Model Selection Is Actually Complicated
Most embedding services give you one or two models and call it done. The problem is that "embeddings" covers wildly different use cases, and the model that's best for one is mediocre for another.
Code search is not the same as document retrieval. Multilingual content has different requirements than English-only. Long-context documents — API references, technical specs, lengthy READMEs — need 8K context windows, not 512 tokens. A model trained on web text will systematically underperform on code, because the token distribution is completely different.
What actually matters in practice:
- Code search — you want a model trained on code. Specialized models outperform general-purpose ones by a meaningful margin on CodeSearchNet benchmarks. This is what PyckLM is built for, and it's reserved for Pyckle platform users.
- RAG over docs — bge-large-en-v1.5 is the workhorse here. Consistently strong across BEIR benchmarks, well-calibrated, wide adoption means plenty of production evidence.
- Multilingual — bge-m3 handles 100+ languages with competitive performance. If your users write in more than one language, this is the tier you need.
- Semantic search with nuance — e5-mistral-7b is a 7B decoder-based model. Slower, more expensive, but it catches semantic relationships that smaller models miss. Worth it when precision matters more than throughput.
- Long documents — 8K context window models handle full files, long-form documentation, and extended code contexts without chunking hacks.
Having the right model for the job isn't a luxury. Embedding the wrong content with a general-purpose model and then wondering why retrieval quality is off is a common failure mode. The answer usually isn't "tune your retrieval pipeline" — it's "use a model that was trained for this."
What You're Actually Buying
This isn't a pitch for outsourcing everything.
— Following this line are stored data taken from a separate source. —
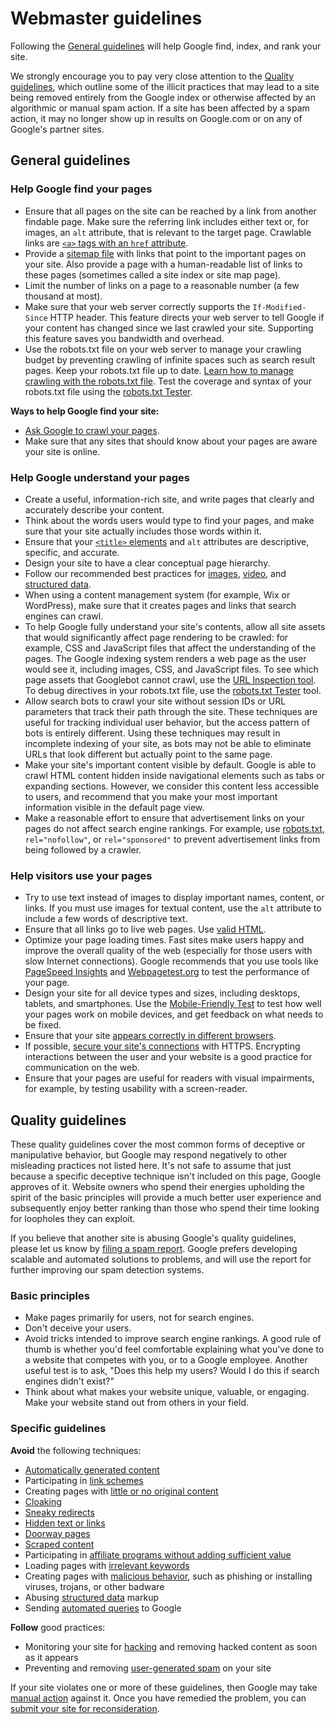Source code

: Webmaster guidelines
====================

Following the [General guidelines](#general) will help Google find, index, and rank your site.

We strongly encourage you to pay very close attention to the [Quality guidelines](#quality_guidelines), which outline some of the illicit practices that may lead to a site being removed entirely from the Google index or otherwise affected by an algorithmic or manual spam action. If a site has been affected by a spam action, it may no longer show up in results on Google.com or on any of Google's partner sites.

General guidelines
------------------

### Help Google find your pages

*   Ensure that all pages on the site can be reached by a link from another findable page. Make sure the referring link includes either text or, for images, an `alt` attribute, that is relevant to the target page. Crawlable links are [`<a>` tags with an `href` attribute](https://support.google.com/search/docs/advanced/guidelines/links-crawlable).
*   Provide a [sitemap file](https://support.google.com/search/docs/advanced/sitemaps/overview) with links that point to the important pages on your site. Also provide a page with a human-readable list of links to these pages (sometimes called a site index or site map page).
*   Limit the number of links on a page to a reasonable number (a few thousand at most).
*   Make sure that your web server correctly supports the `If-Modified-Since` HTTP header. This feature directs your web server to tell Google if your content has changed since we last crawled your site. Supporting this feature saves you bandwidth and overhead.
*   Use the robots.txt file on your web server to manage your crawling budget by preventing crawling of infinite spaces such as search result pages. Keep your robots.txt file up to date. [Learn how to manage crawling with the robots.txt file](https://support.google.com/search/docs/advanced/robots/intro). Test the coverage and syntax of your robots.txt file using the [robots.txt Tester](https://www.google.com/webmasters/tools/robots-testing-tool).

**Ways to help Google find your site:**

*   [Ask Google to crawl your pages](https://support.google.com/search/docs/advanced/crawling/ask-google-to-recrawl).
*   Make sure that any sites that should know about your pages are aware your site is online.

### Help Google understand your pages

*   Create a useful, information-rich site, and write pages that clearly and accurately describe your content.
*   Think about the words users would type to find your pages, and make sure that your site actually includes those words within it.
*   Ensure that your [`<title>` elements](https://support.google.com/search/docs/advanced/appearance/title-link) and `alt` attributes are descriptive, specific, and accurate.
*   Design your site to have a clear conceptual page hierarchy.
*   Follow our recommended best practices for [images](https://support.google.com/search/docs/advanced/guidelines/google-images), [video](https://support.google.com/search/docs/advanced/guidelines/video), and [structured data](https://support.google.com/search/docs/advanced/structured-data/intro-structured-data).
*   When using a content management system (for example, Wix or WordPress), make sure that it creates pages and links that search engines can crawl.
*   To help Google fully understand your site's contents, allow all site assets that would significantly affect page rendering to be crawled: for example, CSS and JavaScript files that affect the understanding of the pages. The Google indexing system renders a web page as the user would see it, including images, CSS, and JavaScript files. To see which page assets that Googlebot cannot crawl, use the [URL Inspection tool](https://support.google.com/webmasters/answer/9012289). To debug directives in your robots.txt file, use the [robots.txt Tester](https://support.google.com/webmasters/answer/6062598) tool.
*   Allow search bots to crawl your site without session IDs or URL parameters that track their path through the site. These techniques are useful for tracking individual user behavior, but the access pattern of bots is entirely different. Using these techniques may result in incomplete indexing of your site, as bots may not be able to eliminate URLs that look different but actually point to the same page.
*   Make your site's important content visible by default. Google is able to crawl HTML content hidden inside navigational elements such as tabs or expanding sections. However, we consider this content less accessible to users, and recommend that you make your most important information visible in the default page view.
*   Make a reasonable effort to ensure that advertisement links on your pages do not affect search engine rankings. For example, use [robots.txt](https://support.google.com/search/docs/advanced/robots/intro), `rel="nofollow"`, or `rel="sponsored"` to prevent advertisement links from being followed by a crawler.

### Help visitors use your pages

*   Try to use text instead of images to display important names, content, or links. If you must use images for textual content, use the `alt` attribute to include a few words of descriptive text.
*   Ensure that all links go to live web pages. Use [valid HTML](https://validator.w3.org/).
*   Optimize your page loading times. Fast sites make users happy and improve the overall quality of the web (especially for those users with slow Internet connections). Google recommends that you use tools like [PageSpeed Insights](https://pagespeed.web.dev/) and [Webpagetest.org](https://www.webpagetest.org/) to test the performance of your page.
*   Design your site for all device types and sizes, including desktops, tablets, and smartphones. Use the [Mobile-Friendly Test](https://search.google.com/test/mobile-friendly) to test how well your pages work on mobile devices, and get feedback on what needs to be fixed.
*   Ensure that your site [appears correctly in different browsers](https://support.google.com/search/docs/advanced/guidelines/browser-compatibility).
*   If possible, [secure your site's connections](https://support.google.com/search/docs/advanced/security/https) with HTTPS. Encrypting interactions between the user and your website is a good practice for communication on the web.
*   Ensure that your pages are useful for readers with visual impairments, for example, by testing usability with a screen-reader.

Quality guidelines
------------------

These quality guidelines cover the most common forms of deceptive or manipulative behavior, but Google may respond negatively to other misleading practices not listed here. It's not safe to assume that just because a specific deceptive technique isn't included on this page, Google approves of it. Website owners who spend their energies upholding the spirit of the basic principles will provide a much better user experience and subsequently enjoy better ranking than those who spend their time looking for loopholes they can exploit.

If you believe that another site is abusing Google's quality guidelines, please let us know by [filing a spam report](https://www.google.com/webmasters/tools/spamreport). Google prefers developing scalable and automated solutions to problems, and will use the report for further improving our spam detection systems.

### Basic principles

*   Make pages primarily for users, not for search engines.
*   Don't deceive your users.
*   Avoid tricks intended to improve search engine rankings. A good rule of thumb is whether you'd feel comfortable explaining what you've done to a website that competes with you, or to a Google employee. Another useful test is to ask, "Does this help my users? Would I do this if search engines didn't exist?"
*   Think about what makes your website unique, valuable, or engaging. Make your website stand out from others in your field.

### Specific guidelines

**Avoid** the following techniques:

*   [Automatically generated content](https://support.google.com/search/docs/advanced/guidelines/auto-gen-content)
*   Participating in [link schemes](https://support.google.com/search/docs/advanced/guidelines/link-schemes)
*   Creating pages with [little or no original content](https://support.google.com/search/docs/advanced/guidelines/thin-content)
*   [Cloaking](https://support.google.com/search/docs/advanced/guidelines/cloaking)
*   [Sneaky redirects](https://support.google.com/search/docs/advanced/guidelines/sneaky-redirects)
*   [Hidden text or links](https://support.google.com/search/docs/advanced/guidelines/hidden-text-links)
*   [Doorway pages](https://support.google.com/search/docs/advanced/guidelines/doorway-pages)
*   [Scraped content](https://support.google.com/search/docs/advanced/guidelines/scraped-content)
*   Participating in [affiliate programs without adding sufficient value](https://support.google.com/search/docs/advanced/guidelines/affiliate-programs)
*   Loading pages with [irrelevant keywords](https://support.google.com/search/docs/advanced/guidelines/irrelevant-keywords)
*   Creating pages with [malicious behavior](https://support.google.com/search/docs/advanced/guidelines/malicious-behavior), such as phishing or installing viruses, trojans, or other badware
*   Abusing [structured data](https://support.google.com/search/docs/advanced/structured-data/sd-policies) markup
*   Sending [automated queries](https://support.google.com/search/docs/advanced/guidelines/automated-queries) to Google

**Follow** good practices:

*   Monitoring your site for [hacking](https://support.google.com/search/docs/advanced/security/what-is-hacked) and removing hacked content as soon as it appears
*   Preventing and removing [user-generated spam](https://support.google.com/search/docs/advanced/guidelines/user-gen-spam) on your site

If your site violates one or more of these guidelines, then Google may take [manual action](https://support.google.com/webmasters/answer/9044175) against it. Once you have remedied the problem, you can [submit your site for reconsideration](https://support.google.com/webmasters/answer/35843).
Some teams have the GPU capacity, the ML infra experience, and the maintenance bandwidth to run this well in-house. Those teams exist.
Most teams don't. And for most teams, the decision to self-host embeddings is a decision to permanently staff a small piece of ML infrastructure that has nothing to do with their product. Every hour spent on that is an hour not spent on whatever the product actually does.
What an embeddings service is selling isn't access to a model. You can download most of the relevant models from HuggingFace right now, for free. What it's selling is:
Time back. No provisioning, no ops, no version management. You call an API and get vectors.
Reliability you didn't have to build. SLAs, uptime monitoring, and inference infrastructure maintained by people whose entire job is inference infrastructure.
Calibration that's already done. Models tuned for developer workflows, tested against real code search benchmarks, updated without breaking your downstream index.
The math on build vs. buy almost always favors buy for non-core infrastructure — not because cloud is cheap, but because the fully-loaded cost of ownership for self-hosted ML infra is consistently underestimated at planning time and consistently painful at maintenance time.
Pick the model that fits your use case. Let someone else keep the GPU warm.